TEMPO.CO, Jakarta - Indikasi keterlibatan PT Murakabi Sejahtera dalam merekayasa tender proyek kartu tanda penduduk elektronik atau e-KTP terus mencuat. Mantan Direktur Utama PT Murakabi Sejahtera, Deniarto Suhartono, sebelumnya diduga telah memimpin 14 perusahaan, yang hanya digunakan untuk merekayasa sejumlah tender.
Keterangan tersebut disampaikan Deniarto saat bersaksi dalam sidang lanjutan perkara e-KTP untuk terdakwa Andi Agustinus alias Andi Narogong pada hari ini. "Empat belas perusahaan menempati tempat yang sama, yaitu lantai 27 Menara Imperium, Jakarta Selatan," ujarnya kepada majelis hakim di Pengadilan Tindak Pidana Korupsi Jakarta Pusat, Senin, 6 November 2017.
Menara Imperium sendiri dimiliki Ketua Dewan Perwakilan Rakyat Setya Novanto. Di lantai 27 menara tersebut, Murakabi dan PT Mondialindo Graha Perdana menempati tempat yang sama, juga 12 perusahaan lain.
Baca juga: Peran Istri dan Anak Setya Novanto Mencuat di Sidang E-KTP
Murakabi merupakan salah satu peserta tender e-KTP. Keikutsertaan Murakabi dalam tender e-KTP pada 2011 disinyalir sebagai kongkalikong dan bagian rekayasa tender, yang telah diatur bakal memenangi konsorsium Percetakan Negara Republik Indonesia. Keponakan Setya Novanto, Irvanto, menjadi Direktur Operasional Murakabi, sementara putri Setya, Dwina Michaella, pernah menjadi komisaris Murakabi.
Adapun Mondialindo adalah pemilik 42,5 persen saham Murakabi. Sedangkan 80 persen saham Mondialindo dikuasai anak dan istri Setya, masing-masing 50 persen dan 30 persen. Setya pun pernah menjadi komisaris Mondialindo sekitar 2000 hingga 2002.
Deniarto mengakui, sejak 2003, 14 perusahaan ini baru dibentuk ketika akan mengikuti tender dalam sebuah proyek. Untuk dokumen yang akan dilampirkan saat tender, ia mengakui perusahaan mengarang keterangan mengenai kantor dan jumlah pegawai.
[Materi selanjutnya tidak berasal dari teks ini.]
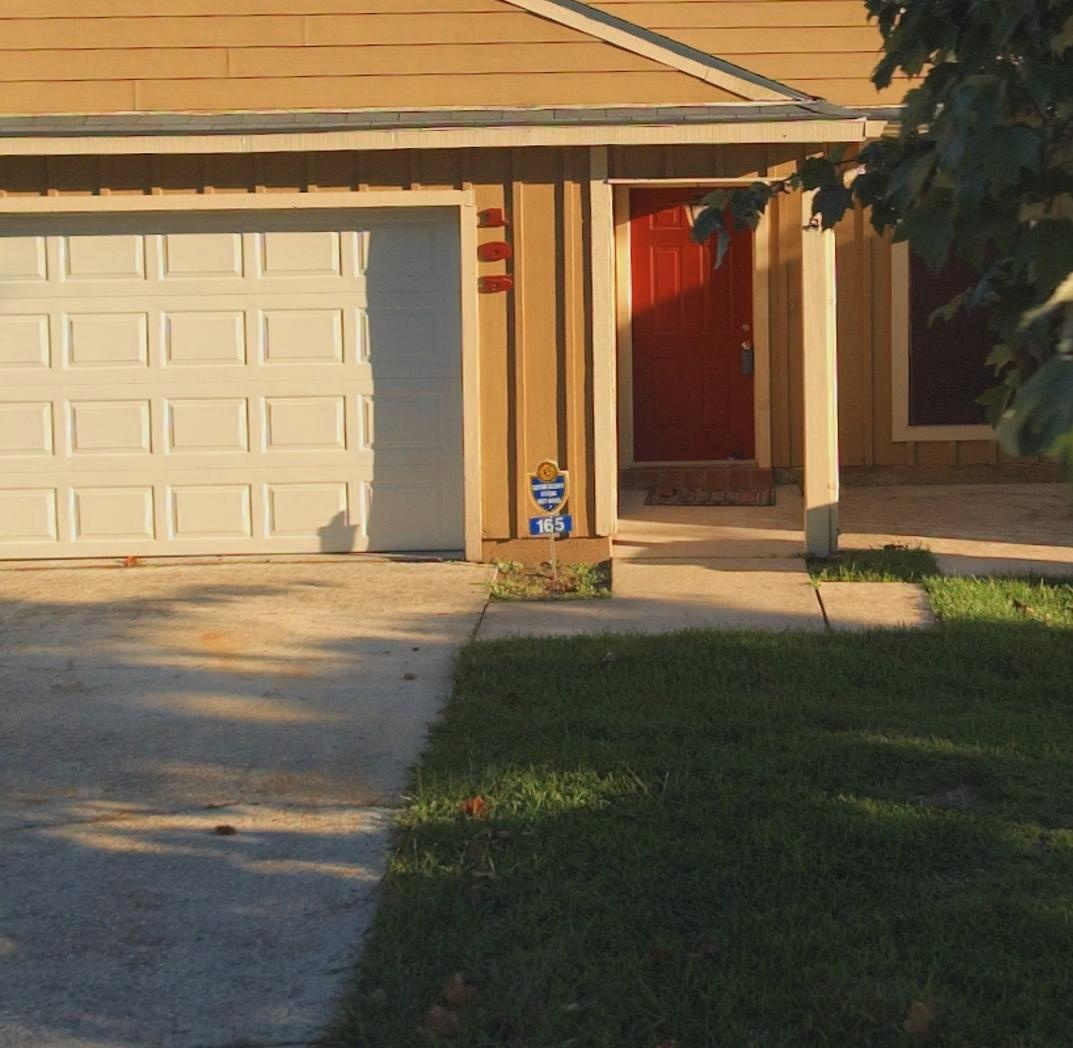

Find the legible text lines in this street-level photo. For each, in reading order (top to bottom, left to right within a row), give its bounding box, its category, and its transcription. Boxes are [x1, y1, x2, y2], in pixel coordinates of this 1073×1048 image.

Sebagai contoh adalah Mondialindo. Kepada majelis hakim, Deniarto menjelaskan, perusahaan yang ia pimpin tersebut bergerak di bidang perminyakan dan perdagangan umum. Namun ternyata dengan bisnis seperti itu, Mondialindo hanya memiliki satu karyawan bernama Tri Anugerah Ipung. Satu karyawan lain, Sodri, hanya bertugas sebagai office boy.
"Bisnis mentereng, tapi karyawan cuma dua biji," kata ketua hakim John Halasan Butar Butar ketika mendengar kesaksian Deniarto mengenai Mondialindo. Hakim juga tampak kesal karena Deniarto sebagai dirut tidak mengetahui banyak soal perusahaan yang ia pimpin, mulai biaya sewa kantor hingga para pemilik saham.
Adapun untuk Murakabi, keterangan dari Deniarto juga membuktikan perusahaan tersebut diduga sama sekali tidak dikelola secara profesional. Deniarto menyebutkan Rapat Umum Pemegang Saham dilakukan hanya sesuai dengan kebutuhan dan tidak ada prosedur tutup buku bagi perusahaan pada akhir tahun. "Tapi saat diaudit sehat, kok," ujarnya.
Baca juga: KPK Curigai Aliran Dana dari Perusahaan E-KTP ke Rudy Alfonso
Mondialindo pernah mengikuti tender proyek minyak di Kalimantan Barat, tapi gagal. Adapun Murakabi juga ikut proyek e-KTP, tapi lagi-lagi gagal.
Hakim sempat memastikan keterangan dari Deniarto apakah keikutsertaan Murakabi dan perusahaan lain hanya taktik perusahaan. Deniarto menepis tudingan itu, "Bukan taktik itu, bukan asal ikut."
Jaksa Abdul Basir tidak menampik timnya ingin membuktikan sepak terjang Murakabi, Mondialindo, dan perusahaan lain yang mengikuti proyek e-KTP secara akal-akalan. "Ya, kurang-lebih begitu," ujarnya.